By Edward M. Bury, APR (aka The PRDude)
Where to start. Where to try to comprehend the ramifications — short and long-term — following the destruction brought on by wind and water along the most densely-populated part of the United States.
As I write this, the reports of what’s left of parts of the coastal areas of New York and New Jersey keep arriving following the very unlady-like visit from Hurricane Sandy.
This one from the New York Times was posted online just a few minutes ago. Some accompanying images are below. More stories and images will come: Stories of survivors and rescuers, flooding and burning, and unfortunately, death. The images and video will put all of the stories into a perspective we can see and hear.
Here in Chicago, we’ve had rough battles with Mother Nature. There have been floods and destructive winds, and of course, we can get lots of snow. You might remember that I chronicled a 20-inch snowfall in a past post.

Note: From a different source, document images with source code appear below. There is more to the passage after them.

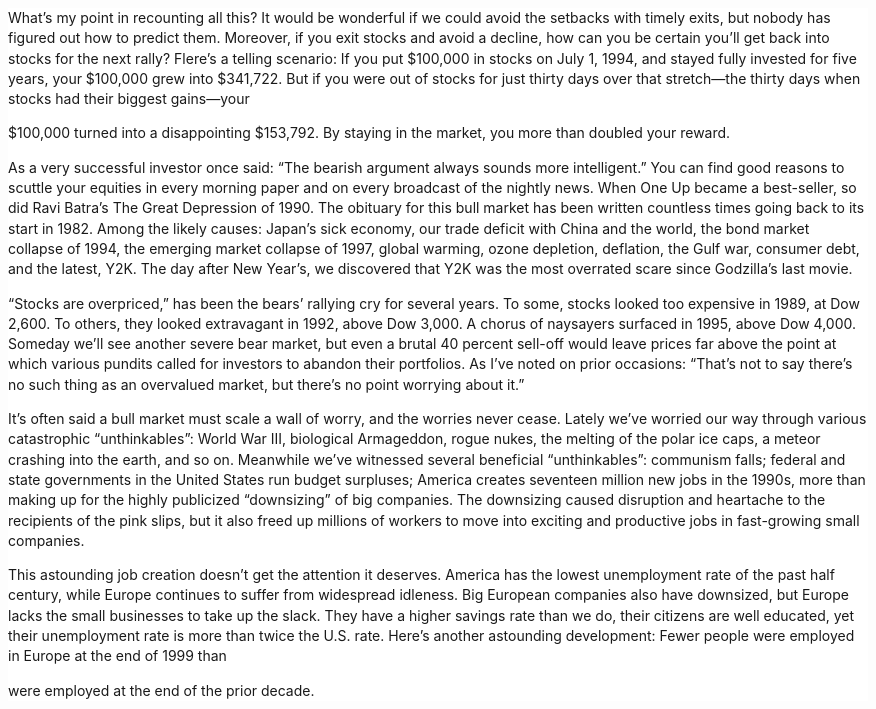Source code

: What’s my point in recounting all this? It would be wonderful if we could 
avoid the setbacks with timely exits, but nobody has figured out how to predict 
them. Moreover, if you exit stocks and avoid a decline, how can you be certain 
you’ll get back into stocks for the next rally? Flere’s a telling scenario: If you put 
$100,000 in stocks on July 1, 1994, and stayed fully invested for five years, your 
$100,000 grew into $341,722. But if you were out of stocks for just thirty days 
over that stretch—the thirty days when stocks had their biggest gains—your 



$100,000 turned into a disappointing $153,792. By staying in the market, you 
more than doubled your reward. 

As a very successful investor once said: “The bearish argument always sounds 
more intelligent.” You can find good reasons to scuttle your equities in every 
morning paper and on every broadcast of the nightly news. When One Up 
became a best-seller, so did Ravi Batra’s The Great Depression of 1990. The 
obituary for this bull market has been written countless times going back to its 
start in 1982. Among the likely causes: Japan’s sick economy, our trade deficit 
with China and the world, the bond market collapse of 1994, the emerging 
market collapse of 1997, global warming, ozone depletion, deflation, the Gulf 
war, consumer debt, and the latest, Y2K. The day after New Year’s, we 
discovered that Y2K was the most overrated scare since Godzilla’s last movie. 

“Stocks are overpriced,” has been the bears’ rallying cry for several years. To 
some, stocks looked too expensive in 1989, at Dow 2,600. To others, they 
looked extravagant in 1992, above Dow 3,000. A chorus of naysayers surfaced in 
1995, above Dow 4,000. Someday we’ll see another severe bear market, but even 
a brutal 40 percent sell-off would leave prices far above the point at which 
various pundits called for investors to abandon their portfolios. As I’ve noted on 
prior occasions: “That’s not to say there’s no such thing as an overvalued market, 
but there’s no point worrying about it.” 

It’s often said a bull market must scale a wall of worry, and the worries never 
cease. Lately we’ve worried our way through various catastrophic “unthinkables”: 
World War III, biological Armageddon, rogue nukes, the melting of the polar ice 
caps, a meteor crashing into the earth, and so on. Meanwhile we’ve witnessed 
several beneficial “unthinkables”: communism falls; federal and state 
governments in the United States run budget surpluses; America creates 
seventeen million new jobs in the 1990s, more than making up for the highly 
publicized “downsizing” of big companies. The downsizing caused disruption 
and heartache to the recipients of the pink slips, but it also freed up millions of 
workers to move into exciting and productive jobs in fast-growing small 
companies. 

This astounding job creation doesn’t get the attention it deserves. America has 
the lowest unemployment rate of the past half century, while Europe continues 
to suffer from widespread idleness. Big European companies also have 
downsized, but Europe lacks the small businesses to take up the slack. They have 
a higher savings rate than we do, their citizens are well educated, yet their 
unemployment rate is more than twice the U.S. rate. Here’s another astounding 
development: Fewer people were employed in Europe at the end of 1999 than 



were employed at the end of the prior decade.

But I’ve never witnessed firsthand the kind of utter devastation that has struck the Eastern seaboard over the past 48 hours. I, frankly, I’m not sure what else to say. Just can’t make sense of what’s happened and what will be the long-term outcome for the people, places and businesses who were in harm’s way.
In my life, I’ve visited New York City many times and remain fascinated by this metropolis. Read this post from a year ago for some insight. There’s no place like it in this great nation. I’ll be back, and there’s no doubt New York City will be back.
Back to some conclusions from Sandy; here are a few:
- There will be more storms like Sandy. They’ll cause destruction, and those of us who live far from the coasts will why choose to live there, and why they always rebuild. But rebuild they will.
- People will blame the government for not doing enough, and there will be times when those responsible for our well-being will fail. But there will be more instances of quiet heroes who do their jobs well but stay out of the spotlight.
- Sandy will be compared with other catastrophic storms that have battered our coastal areas. Experts will compare the lives lost and billions of dollars in property damage and lost business. But it’s impossible to accurately measure the impact to the human psyche of those affected.
In a 2010 post, I determined it necessary to blog about the horrific scene following the earthquakes that struck the island nation of Haiti. Then I thought there would be some role for public relations to play in Haiti’s recovery. Didn’t have many solid strategies.
Watching what’s taking place out east, I still don’t. What about you? Can you “make sense” of storms like Sandy and what’s left in their wake? If you’re a public relations professional, what can members of the profession do to help?